═════ RECORDS TO USE

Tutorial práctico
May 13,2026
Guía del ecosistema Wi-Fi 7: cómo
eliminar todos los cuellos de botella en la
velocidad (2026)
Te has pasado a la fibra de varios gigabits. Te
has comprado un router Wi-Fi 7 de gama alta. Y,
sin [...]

══════════

= TASK OBJECTIVE =
Write out exactly those lines running from the line with "May 13,2026" to the end of the data above, the first and last included.

= SOLUTION =
May 13,2026
Guía del ecosistema Wi-Fi 7: cómo
eliminar todos los cuellos de botella en la
velocidad (2026)
Te has pasado a la fibra de varios gigabits. Te
has comprado un router Wi-Fi 7 de gama alta. Y,
sin [...]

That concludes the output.